As others have mentioned, this is the idea underlying Gödel's incompleteness theorem but also, to some extent, Russel's paradox that came before and is what the article is referring to. In Russel's paradox, the contradiction comes from constructing the set of all sets that contain themselves.
E.g. why did we care about the parallel postulate? Why not just have geometry without a fith axiom? Well, because without it the axioms are, well, incomplete: there are statements in the language of geometry that cannot be proven from the other four axioms. You can have spherical geometry, planar geometry, and projective geometry, and they all conform to the first four axioms, but sometimes one of these geometrical statements will be true in one and false in another. So neither is "the" geometry, it matters which specific version of geometry you work in, and we need that fifth axiom to have a complete theory of (planar) geometry.
We'd hope to avoid that kind of situation with the natural numbers - if we need any additional "parallel postulate", we'd like to know about it, and if we don't, we'd like to be able to prove that we don't need one rather than just assuming it because we haven't stumbled across it yet. But Goedel proved that we cannot have a provably complete theory of the natural numbers with addition and multiplication, because he found a way to encode a statement akin to "this statement is false" in the language of the natural numbers. Which indicts any axiomatization of arithmetic - either your axiomatization proves this statement is true (in which case it's inconsistent), it proves this statement is false (in which case it's also inconsistent), or it doesn't prove this statement one way or another (in which case it's incomplete).
> As an uninformed and naive musing, it occurs to me that an issue with the statement "this statement is false" is this. The whole of the statement, that is, the thing having truth or falsehood, cannot be addressed by one of its components.
Well, yes, getting around that is the clever part of Goedel's proof :).
As for this particular issue I think this wikipedia page is relevant: https://en.wikipedia.org/wiki/Impredicativity
An alternative approach is purely syntactic and sees a logical system as collection of valid transformation rules that can be applied to the axioms. In this view, a sentence is true if it can be obtained from the axioms by applying a sequence of valid transformation rules. This purely syntactic notion of truth is known as “provability”.
Then the key question is to ask whether the two notions coincide: one way to state Godel's first incompleteness theorem is that it shows the two notions do not coincide.

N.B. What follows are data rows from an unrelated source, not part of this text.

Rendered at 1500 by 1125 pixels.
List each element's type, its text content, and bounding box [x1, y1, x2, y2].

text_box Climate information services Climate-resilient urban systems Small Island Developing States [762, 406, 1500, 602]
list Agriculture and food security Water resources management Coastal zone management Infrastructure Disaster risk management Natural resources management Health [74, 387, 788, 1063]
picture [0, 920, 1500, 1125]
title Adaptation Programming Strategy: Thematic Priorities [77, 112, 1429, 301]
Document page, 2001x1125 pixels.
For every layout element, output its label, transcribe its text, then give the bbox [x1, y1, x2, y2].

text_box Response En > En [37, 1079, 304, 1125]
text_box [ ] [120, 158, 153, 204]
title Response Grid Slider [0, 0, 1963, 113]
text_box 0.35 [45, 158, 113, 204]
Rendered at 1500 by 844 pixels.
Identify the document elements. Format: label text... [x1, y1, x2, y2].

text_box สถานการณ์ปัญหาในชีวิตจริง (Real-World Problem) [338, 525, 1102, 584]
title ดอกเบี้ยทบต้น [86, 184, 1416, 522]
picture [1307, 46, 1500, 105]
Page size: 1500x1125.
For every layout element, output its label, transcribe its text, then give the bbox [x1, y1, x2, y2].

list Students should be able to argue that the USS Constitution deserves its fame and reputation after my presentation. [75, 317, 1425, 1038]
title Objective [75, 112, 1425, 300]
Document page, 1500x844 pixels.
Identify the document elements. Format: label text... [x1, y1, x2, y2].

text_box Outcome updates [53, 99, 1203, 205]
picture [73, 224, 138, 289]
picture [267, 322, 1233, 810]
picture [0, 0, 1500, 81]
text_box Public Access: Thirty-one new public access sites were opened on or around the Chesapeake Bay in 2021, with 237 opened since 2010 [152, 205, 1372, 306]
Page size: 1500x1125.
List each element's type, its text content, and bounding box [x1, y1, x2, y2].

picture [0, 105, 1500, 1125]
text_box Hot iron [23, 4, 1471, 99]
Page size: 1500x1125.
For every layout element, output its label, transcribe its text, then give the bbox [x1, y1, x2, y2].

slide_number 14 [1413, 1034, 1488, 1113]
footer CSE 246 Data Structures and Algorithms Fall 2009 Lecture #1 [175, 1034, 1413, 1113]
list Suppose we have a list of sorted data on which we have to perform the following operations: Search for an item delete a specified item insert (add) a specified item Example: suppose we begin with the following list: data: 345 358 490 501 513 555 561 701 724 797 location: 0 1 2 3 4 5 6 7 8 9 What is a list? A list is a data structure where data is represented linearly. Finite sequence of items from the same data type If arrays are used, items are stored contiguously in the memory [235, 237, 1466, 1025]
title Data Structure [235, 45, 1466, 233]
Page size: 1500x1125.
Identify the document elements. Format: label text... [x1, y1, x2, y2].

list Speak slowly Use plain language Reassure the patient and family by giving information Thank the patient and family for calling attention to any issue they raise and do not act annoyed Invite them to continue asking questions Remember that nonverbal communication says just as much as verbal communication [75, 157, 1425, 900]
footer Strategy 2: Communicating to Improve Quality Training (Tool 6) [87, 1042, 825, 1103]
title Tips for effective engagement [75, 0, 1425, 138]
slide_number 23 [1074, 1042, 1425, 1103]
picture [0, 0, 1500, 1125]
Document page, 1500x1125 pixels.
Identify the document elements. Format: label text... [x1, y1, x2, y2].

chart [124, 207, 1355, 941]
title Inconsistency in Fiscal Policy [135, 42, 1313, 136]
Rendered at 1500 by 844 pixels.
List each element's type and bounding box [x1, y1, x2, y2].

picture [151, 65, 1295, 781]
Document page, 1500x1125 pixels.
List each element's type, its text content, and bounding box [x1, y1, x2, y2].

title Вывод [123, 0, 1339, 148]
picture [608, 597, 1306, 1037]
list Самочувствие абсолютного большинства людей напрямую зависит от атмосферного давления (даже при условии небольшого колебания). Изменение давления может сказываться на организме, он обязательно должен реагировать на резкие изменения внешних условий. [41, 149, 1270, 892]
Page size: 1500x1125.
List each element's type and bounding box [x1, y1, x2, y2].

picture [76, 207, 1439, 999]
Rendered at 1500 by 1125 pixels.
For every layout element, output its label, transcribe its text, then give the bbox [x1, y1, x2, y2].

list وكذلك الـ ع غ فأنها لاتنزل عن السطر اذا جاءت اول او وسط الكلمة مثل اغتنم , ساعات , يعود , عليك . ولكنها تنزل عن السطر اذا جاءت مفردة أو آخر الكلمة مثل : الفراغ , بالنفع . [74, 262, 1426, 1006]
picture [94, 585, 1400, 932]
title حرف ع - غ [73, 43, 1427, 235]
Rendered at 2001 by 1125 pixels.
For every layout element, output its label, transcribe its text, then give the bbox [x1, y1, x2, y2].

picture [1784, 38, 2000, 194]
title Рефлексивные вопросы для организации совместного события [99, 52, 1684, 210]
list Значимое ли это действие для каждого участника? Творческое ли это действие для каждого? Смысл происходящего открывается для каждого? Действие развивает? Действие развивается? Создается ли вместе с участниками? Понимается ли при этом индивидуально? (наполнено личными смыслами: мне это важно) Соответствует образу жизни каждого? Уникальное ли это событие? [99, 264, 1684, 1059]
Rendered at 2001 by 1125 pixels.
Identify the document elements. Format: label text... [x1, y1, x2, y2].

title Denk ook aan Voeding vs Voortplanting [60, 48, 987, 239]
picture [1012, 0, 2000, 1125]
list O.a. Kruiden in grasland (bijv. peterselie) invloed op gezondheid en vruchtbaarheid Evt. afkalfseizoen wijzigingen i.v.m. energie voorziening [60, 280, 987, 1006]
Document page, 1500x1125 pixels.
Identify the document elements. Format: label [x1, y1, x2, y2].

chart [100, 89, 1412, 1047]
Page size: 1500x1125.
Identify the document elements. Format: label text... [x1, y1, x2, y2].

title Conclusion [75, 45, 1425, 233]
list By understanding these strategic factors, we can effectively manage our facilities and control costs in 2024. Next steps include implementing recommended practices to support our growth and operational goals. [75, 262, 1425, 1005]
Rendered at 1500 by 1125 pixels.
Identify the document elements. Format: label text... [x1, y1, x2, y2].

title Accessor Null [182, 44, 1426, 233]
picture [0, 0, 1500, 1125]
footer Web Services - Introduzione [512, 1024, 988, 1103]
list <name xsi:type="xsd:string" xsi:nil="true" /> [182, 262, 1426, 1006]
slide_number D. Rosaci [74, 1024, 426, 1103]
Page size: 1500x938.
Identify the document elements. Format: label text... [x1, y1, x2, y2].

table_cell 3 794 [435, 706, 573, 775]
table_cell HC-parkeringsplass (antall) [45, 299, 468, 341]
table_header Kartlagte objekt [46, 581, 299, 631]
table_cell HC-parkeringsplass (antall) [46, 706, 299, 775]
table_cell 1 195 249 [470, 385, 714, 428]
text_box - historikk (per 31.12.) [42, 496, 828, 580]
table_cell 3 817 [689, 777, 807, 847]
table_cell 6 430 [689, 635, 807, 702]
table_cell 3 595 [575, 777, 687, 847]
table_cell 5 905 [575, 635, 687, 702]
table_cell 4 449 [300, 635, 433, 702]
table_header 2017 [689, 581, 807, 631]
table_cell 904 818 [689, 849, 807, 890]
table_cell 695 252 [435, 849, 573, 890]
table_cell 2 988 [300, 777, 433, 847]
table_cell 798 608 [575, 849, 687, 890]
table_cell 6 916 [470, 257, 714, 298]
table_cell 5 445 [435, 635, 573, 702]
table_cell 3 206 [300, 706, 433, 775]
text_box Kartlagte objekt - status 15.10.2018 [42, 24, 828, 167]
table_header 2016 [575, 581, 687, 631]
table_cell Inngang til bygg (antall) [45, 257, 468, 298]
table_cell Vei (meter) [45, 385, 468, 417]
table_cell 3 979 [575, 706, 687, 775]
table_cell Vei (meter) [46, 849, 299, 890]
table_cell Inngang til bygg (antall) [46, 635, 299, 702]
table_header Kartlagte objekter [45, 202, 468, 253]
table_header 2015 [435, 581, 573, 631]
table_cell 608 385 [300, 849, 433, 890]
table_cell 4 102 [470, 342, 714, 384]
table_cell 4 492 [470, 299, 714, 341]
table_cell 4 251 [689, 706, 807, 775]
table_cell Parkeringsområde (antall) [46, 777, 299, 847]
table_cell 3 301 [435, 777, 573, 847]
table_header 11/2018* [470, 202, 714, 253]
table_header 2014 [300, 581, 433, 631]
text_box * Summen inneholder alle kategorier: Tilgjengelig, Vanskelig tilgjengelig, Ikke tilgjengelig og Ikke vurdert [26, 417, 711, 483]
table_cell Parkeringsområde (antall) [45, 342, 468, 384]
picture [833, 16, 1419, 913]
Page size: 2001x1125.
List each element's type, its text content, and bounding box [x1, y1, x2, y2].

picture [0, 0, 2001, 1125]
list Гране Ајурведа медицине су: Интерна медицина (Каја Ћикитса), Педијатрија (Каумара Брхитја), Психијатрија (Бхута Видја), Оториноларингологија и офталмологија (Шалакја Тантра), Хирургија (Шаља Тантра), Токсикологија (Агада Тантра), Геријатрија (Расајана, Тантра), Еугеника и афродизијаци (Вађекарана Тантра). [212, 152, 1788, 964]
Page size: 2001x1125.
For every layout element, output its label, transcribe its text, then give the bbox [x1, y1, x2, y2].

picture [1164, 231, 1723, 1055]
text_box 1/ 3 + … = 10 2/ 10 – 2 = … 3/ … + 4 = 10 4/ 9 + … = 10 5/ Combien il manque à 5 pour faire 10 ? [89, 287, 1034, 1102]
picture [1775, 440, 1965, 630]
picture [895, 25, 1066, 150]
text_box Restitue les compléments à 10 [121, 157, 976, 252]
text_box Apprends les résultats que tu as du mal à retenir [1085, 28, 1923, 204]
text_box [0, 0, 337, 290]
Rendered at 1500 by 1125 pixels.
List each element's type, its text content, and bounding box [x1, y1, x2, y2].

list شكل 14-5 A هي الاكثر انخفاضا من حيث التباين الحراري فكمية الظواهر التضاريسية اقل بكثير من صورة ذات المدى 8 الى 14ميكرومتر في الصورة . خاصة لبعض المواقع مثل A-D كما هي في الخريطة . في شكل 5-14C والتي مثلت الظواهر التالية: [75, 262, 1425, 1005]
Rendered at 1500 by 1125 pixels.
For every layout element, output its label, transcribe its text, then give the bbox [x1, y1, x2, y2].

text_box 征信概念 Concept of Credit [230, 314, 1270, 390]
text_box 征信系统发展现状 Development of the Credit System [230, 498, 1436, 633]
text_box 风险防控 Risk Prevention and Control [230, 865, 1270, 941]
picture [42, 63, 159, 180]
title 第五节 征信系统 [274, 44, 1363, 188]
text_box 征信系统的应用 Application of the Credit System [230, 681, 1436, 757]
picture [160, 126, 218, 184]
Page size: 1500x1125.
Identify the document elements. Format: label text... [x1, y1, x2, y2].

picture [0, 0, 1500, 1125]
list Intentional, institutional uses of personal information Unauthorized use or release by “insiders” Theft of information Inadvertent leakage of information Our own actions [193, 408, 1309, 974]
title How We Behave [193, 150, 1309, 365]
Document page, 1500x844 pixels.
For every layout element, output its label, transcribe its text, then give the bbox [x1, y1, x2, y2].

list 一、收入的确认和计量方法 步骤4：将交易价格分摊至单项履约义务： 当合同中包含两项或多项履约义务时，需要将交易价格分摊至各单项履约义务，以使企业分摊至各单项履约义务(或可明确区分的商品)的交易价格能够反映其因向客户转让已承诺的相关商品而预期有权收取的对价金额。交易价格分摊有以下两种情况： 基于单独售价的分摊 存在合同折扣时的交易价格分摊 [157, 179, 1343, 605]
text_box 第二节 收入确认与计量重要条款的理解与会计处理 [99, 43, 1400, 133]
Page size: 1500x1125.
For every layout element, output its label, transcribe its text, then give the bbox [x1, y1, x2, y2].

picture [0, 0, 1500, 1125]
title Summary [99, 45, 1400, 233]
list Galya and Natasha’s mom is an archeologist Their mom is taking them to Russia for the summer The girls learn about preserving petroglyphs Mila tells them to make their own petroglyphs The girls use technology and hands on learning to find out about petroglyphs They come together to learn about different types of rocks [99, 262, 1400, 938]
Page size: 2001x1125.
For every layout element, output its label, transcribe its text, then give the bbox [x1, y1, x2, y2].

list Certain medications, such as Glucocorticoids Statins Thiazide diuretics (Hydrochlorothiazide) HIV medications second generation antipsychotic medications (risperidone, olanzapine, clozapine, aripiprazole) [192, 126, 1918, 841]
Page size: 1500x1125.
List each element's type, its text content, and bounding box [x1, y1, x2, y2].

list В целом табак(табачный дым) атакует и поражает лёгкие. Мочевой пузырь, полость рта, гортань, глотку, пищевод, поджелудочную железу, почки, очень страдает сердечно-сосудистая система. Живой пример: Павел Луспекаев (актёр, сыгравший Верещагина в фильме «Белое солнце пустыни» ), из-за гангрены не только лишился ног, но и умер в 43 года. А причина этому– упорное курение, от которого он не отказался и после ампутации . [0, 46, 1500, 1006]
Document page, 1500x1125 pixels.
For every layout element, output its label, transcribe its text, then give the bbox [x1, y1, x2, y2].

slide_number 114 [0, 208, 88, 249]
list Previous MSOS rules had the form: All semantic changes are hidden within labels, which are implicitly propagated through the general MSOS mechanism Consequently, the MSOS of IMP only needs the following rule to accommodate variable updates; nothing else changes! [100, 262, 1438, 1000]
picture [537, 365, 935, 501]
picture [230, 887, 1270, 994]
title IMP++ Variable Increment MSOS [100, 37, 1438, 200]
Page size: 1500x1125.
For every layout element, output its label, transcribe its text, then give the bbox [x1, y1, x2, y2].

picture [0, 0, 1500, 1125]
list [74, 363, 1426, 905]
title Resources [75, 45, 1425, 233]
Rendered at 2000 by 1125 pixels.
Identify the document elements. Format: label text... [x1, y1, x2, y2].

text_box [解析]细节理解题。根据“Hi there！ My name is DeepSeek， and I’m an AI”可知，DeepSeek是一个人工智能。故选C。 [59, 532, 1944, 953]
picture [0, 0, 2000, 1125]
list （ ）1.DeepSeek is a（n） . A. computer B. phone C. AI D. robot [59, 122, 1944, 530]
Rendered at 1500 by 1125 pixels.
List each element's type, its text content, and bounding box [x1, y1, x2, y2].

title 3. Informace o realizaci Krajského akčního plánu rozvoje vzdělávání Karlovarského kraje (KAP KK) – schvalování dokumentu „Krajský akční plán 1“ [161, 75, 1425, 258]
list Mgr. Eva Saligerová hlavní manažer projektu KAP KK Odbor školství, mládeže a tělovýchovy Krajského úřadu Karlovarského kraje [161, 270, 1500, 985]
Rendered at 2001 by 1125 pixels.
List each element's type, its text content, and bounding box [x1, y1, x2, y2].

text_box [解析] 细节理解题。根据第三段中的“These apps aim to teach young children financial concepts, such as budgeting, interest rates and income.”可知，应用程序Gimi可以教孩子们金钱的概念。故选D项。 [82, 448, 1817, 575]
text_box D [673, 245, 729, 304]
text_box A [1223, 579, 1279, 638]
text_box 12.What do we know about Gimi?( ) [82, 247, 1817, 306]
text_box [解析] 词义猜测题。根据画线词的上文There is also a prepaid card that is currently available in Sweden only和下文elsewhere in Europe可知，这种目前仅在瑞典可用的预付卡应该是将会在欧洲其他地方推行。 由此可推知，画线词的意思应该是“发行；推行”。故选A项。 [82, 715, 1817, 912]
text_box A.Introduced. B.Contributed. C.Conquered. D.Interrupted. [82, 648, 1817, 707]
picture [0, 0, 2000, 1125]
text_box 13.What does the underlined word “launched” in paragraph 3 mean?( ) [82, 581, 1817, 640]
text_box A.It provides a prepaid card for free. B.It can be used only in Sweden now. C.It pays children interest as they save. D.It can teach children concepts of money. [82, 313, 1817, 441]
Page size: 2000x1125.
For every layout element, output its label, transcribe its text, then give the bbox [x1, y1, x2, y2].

[1] https://en.wikipedia.org/wiki/Interpretation_(logic)
Deleted Comment
Deleted Comment
There are also extensions to these (eg. presburger extended to multiplication by constants) that are also known to be complete and consistent.
These systems do not require any social compact. Any theorems proven through them are absolute truth, although the the range of statements that these systems can express is limited.
One may require a social compact for Peano, ZFC, and such other powerful formal systems.
That the software implementations like Coq and Lean are bug free may also require a social compact, if the nature of being bug free cannot be formally proved, although it seems determining this should be an easier problem.
So meaning is about correspondences, but also about achieving goals. We communicate for many reasons, maybe in this case to help us understand problems better. The weather simulation helps us plan activities. The Roomba’s map helps it clean the room. So there’s also an element of intentionality.
What is the intention behind these mathematical proofs? What are their correspondences to other information and goals?